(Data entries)

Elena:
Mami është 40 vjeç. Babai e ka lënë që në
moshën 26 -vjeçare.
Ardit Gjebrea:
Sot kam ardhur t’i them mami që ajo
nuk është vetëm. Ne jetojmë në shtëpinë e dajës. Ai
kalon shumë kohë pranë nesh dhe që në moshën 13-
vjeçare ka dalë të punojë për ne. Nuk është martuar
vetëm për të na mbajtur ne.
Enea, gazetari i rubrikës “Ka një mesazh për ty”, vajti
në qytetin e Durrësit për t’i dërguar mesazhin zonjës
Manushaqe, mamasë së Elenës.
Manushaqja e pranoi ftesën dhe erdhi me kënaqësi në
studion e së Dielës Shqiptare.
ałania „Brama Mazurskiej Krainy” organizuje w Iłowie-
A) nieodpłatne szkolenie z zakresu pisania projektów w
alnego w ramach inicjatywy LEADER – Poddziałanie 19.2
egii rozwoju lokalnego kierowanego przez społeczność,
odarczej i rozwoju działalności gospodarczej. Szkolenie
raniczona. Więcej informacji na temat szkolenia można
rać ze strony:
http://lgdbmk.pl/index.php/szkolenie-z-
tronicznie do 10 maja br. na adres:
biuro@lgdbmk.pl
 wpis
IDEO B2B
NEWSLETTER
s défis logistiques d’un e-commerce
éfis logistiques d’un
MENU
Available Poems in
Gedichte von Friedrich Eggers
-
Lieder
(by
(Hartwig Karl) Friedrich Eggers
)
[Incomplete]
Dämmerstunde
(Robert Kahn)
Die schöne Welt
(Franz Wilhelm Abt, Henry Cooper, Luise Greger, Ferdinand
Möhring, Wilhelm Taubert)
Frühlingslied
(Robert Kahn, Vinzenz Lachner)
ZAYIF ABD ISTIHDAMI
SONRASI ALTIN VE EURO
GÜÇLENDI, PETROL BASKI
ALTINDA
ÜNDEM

* What you should do *
Copy the material word for word, from its first line through the line containing "Manushaqe, mamasë së Elenës.", with both ends included.

* Response to the exercise *
Elena:
Mami është 40 vjeç. Babai e ka lënë që në
moshën 26 -vjeçare.
Ardit Gjebrea:
Sot kam ardhur t’i them mami që ajo
nuk është vetëm. Ne jetojmë në shtëpinë e dajës. Ai
kalon shumë kohë pranë nesh dhe që në moshën 13-
vjeçare ka dalë të punojë për ne. Nuk është martuar
vetëm për të na mbajtur ne.
Enea, gazetari i rubrikës “Ka një mesazh për ty”, vajti
në qytetin e Durrësit për t’i dërguar mesazhin zonjës
Manushaqe, mamasë së Elenës.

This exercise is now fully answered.